Title: Intermodular and intramodular proteins in protein interaction networks 

The availability of large-scale protein-protein interaction networks for numerous organisms provides an opportunity to comprehensively analyze the roles proteins play in the functional organization of the cell. 

First, we re-examine an influential but controversial characterization of the dynamic modularity of the S. cerevisiae interactome that incorporated gene expression data into network analysis. We analyse the protein-protein interaction networks of five organisms, S. cerevisiae, H. sapiens, D. melanogaster, A. thaliana, and E. coli, and confirm significant and consistent functional and structural differences between hub proteins that are co-expressed with their interacting partners and those that are not, and support the view that the former tend to be intramodular whereas the latter tend to be intermodular. However, we also demonstrate that in each of these organisms, simple topological measures are significantly correlated with the average co-expression of a hub with its partners, and therefore also reflect protein intra- and inter- modularity. Further, cross-interactomic analysis demonstrates that these simple topological characteristics of hub proteins tend to be conserved across organisms. Overall, we give evidence that purely topological features of static interaction networks reflect aspects of the dynamics and modularity of interactomes as well as previous measures incorporating expression data, and are a powerful means for understanding the dynamic roles of hubs in interactomes. 

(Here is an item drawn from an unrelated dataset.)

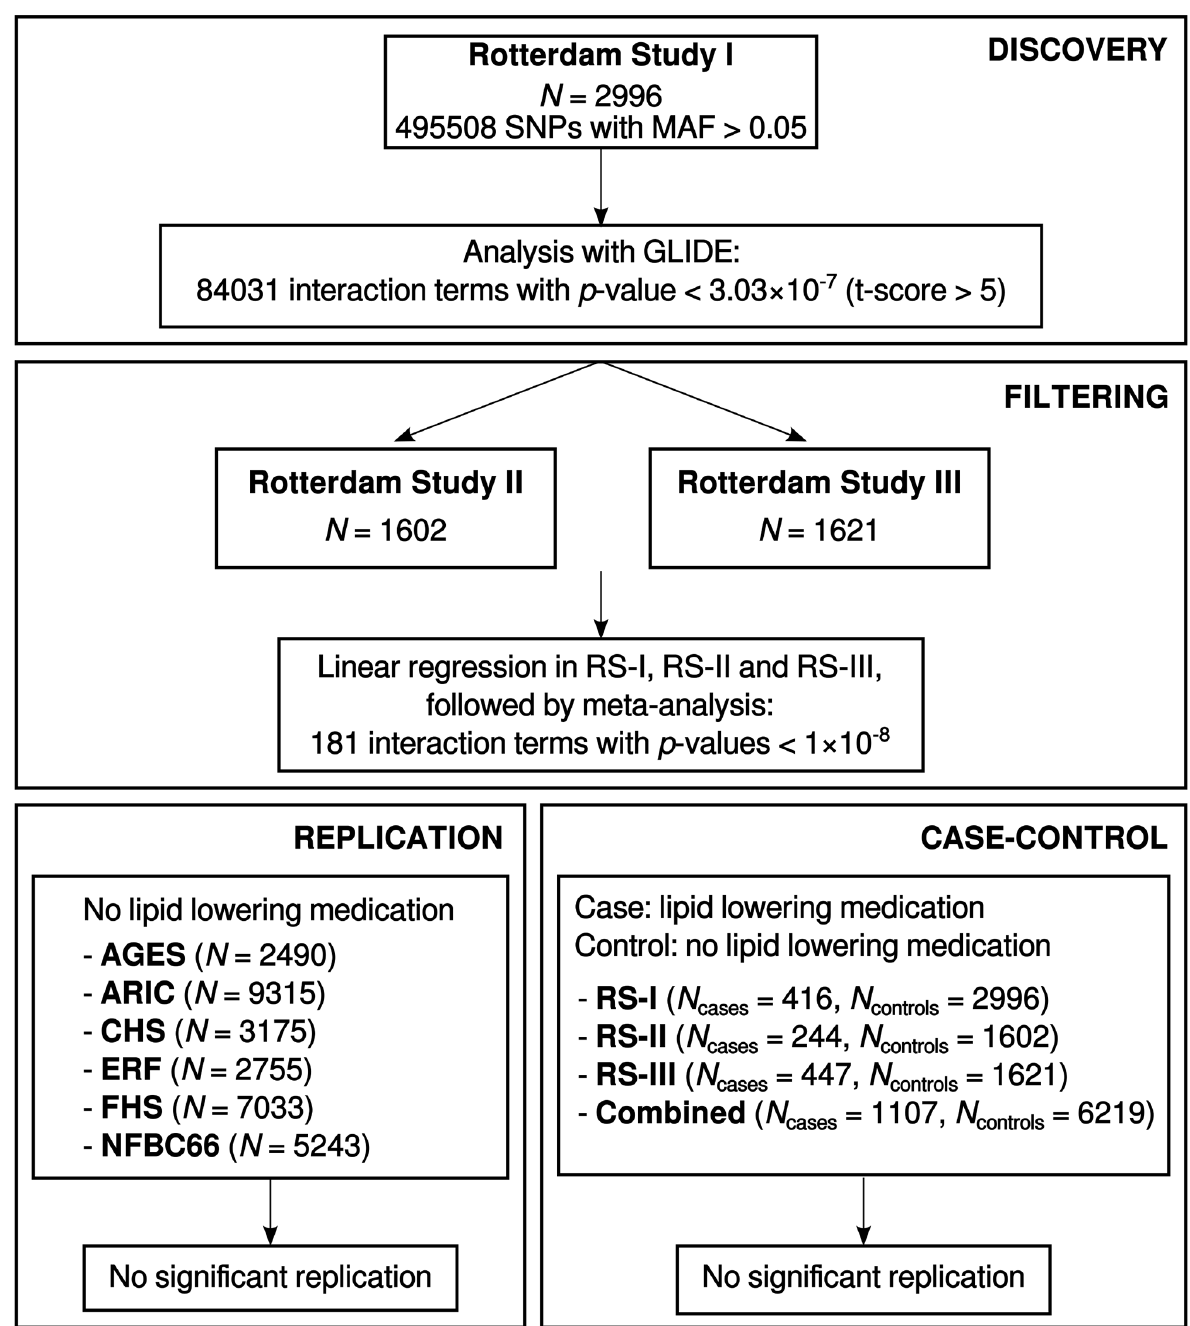
Figure 1. Flow diagram overview of the analysis plan.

Second, we study the role of multifunctional genes (and proteins they encode) in protein interaction networks. Many genes in a genome have more than one function. However, genome-wide analysis of multifunctional genes and an explanation of the mechanisms underlying multifunctionality are still lacking. We leverage functional annotations of genes to extract a group of genes each of which has at least two completely different functions, and distinguish these, the most multifunctional genes, from the remaining genes that are currently known to have a single function. We find biologically significant differences between multifunctional and all other genes on a large scale. We show that multifunctional genes are intermodular and play a central role in the interactome, bridging different functional modules.